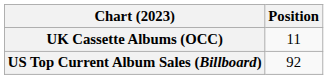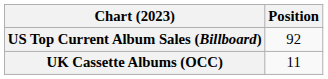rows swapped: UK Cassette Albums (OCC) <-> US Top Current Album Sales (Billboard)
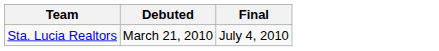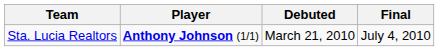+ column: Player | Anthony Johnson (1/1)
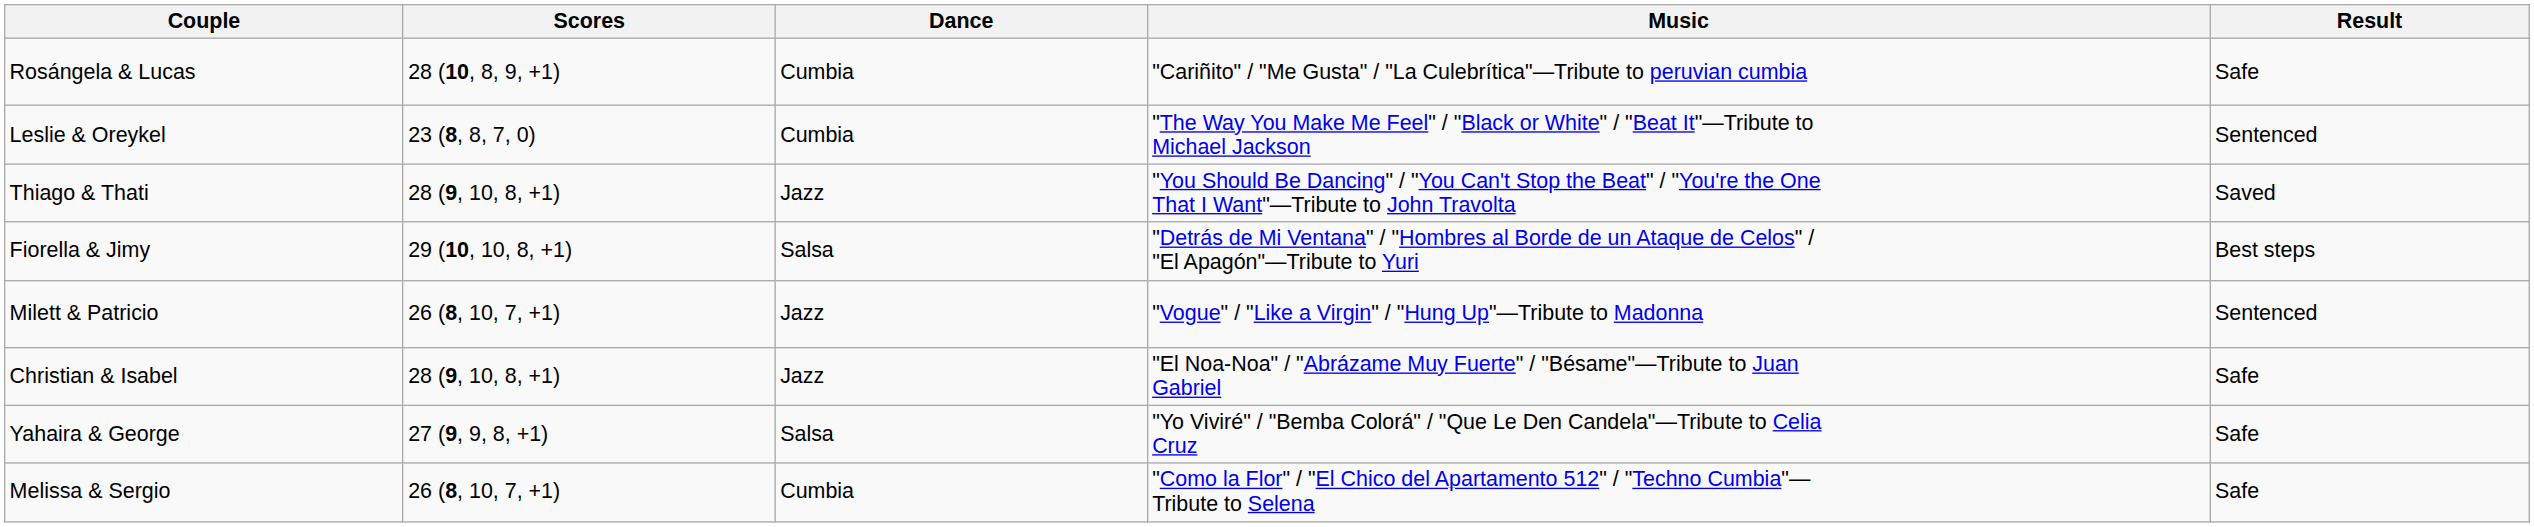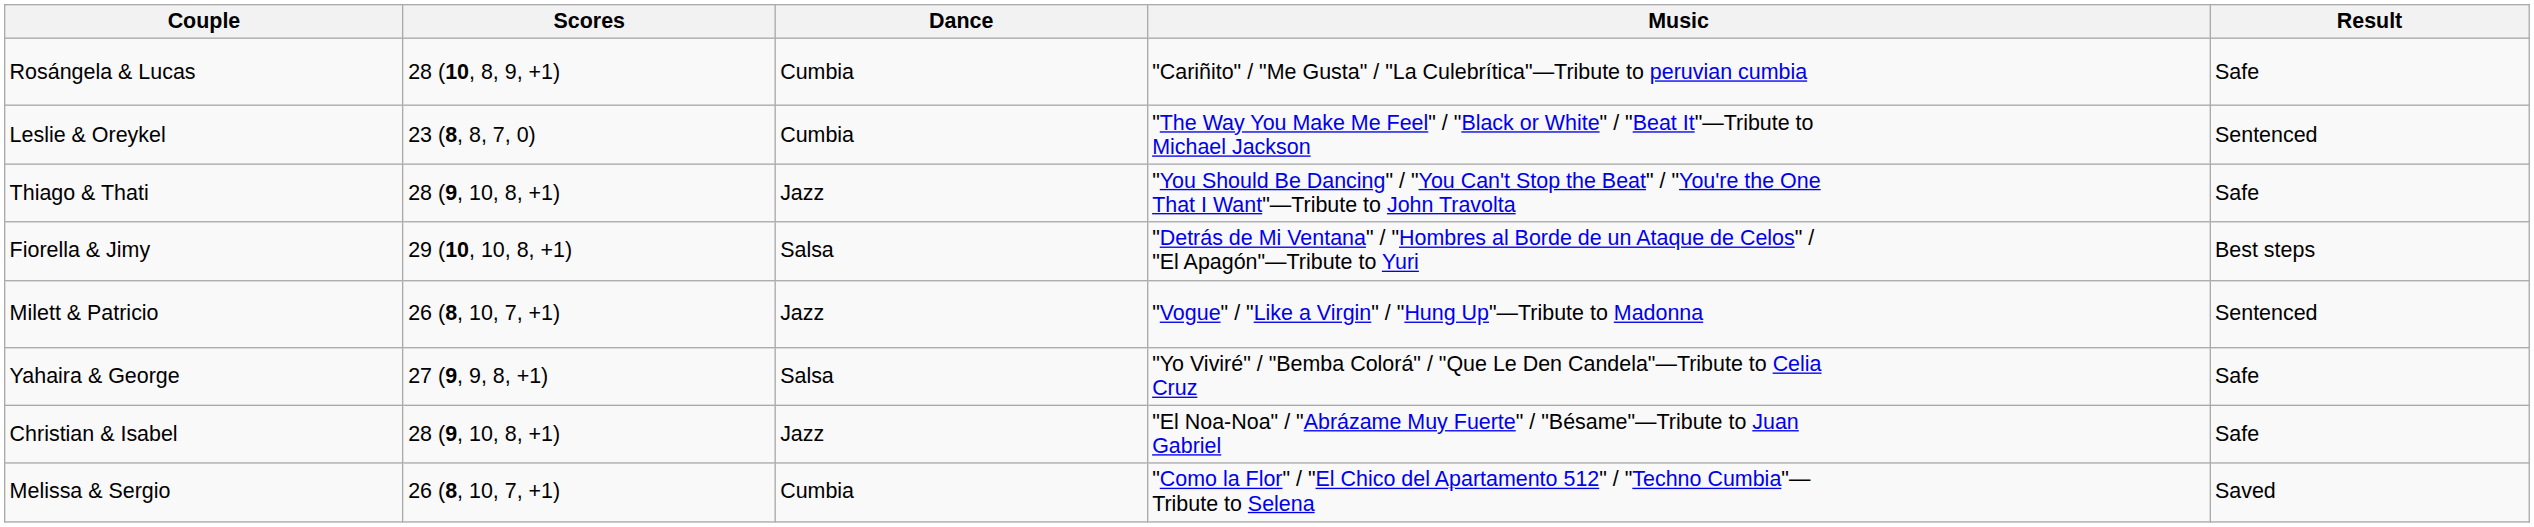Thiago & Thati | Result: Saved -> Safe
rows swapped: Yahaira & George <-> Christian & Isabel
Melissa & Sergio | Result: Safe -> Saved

========================

### Exercise brief
Render every line of text in the material above as a JSON list of strings, one string per line, with blank lines skipped. Leave the pictures out.

### Task result
[
  "rows swapped: UK Cassette Albums (OCC) <-> US Top Current Album Sales (Billboard)",
  "+ column: Player | Anthony Johnson (1/1)",
  "Thiago & Thati | Result: Saved -> Safe",
  "rows swapped: Yahaira & George <-> Christian & Isabel",
  "Melissa & Sergio | Result: Safe -> Saved"
]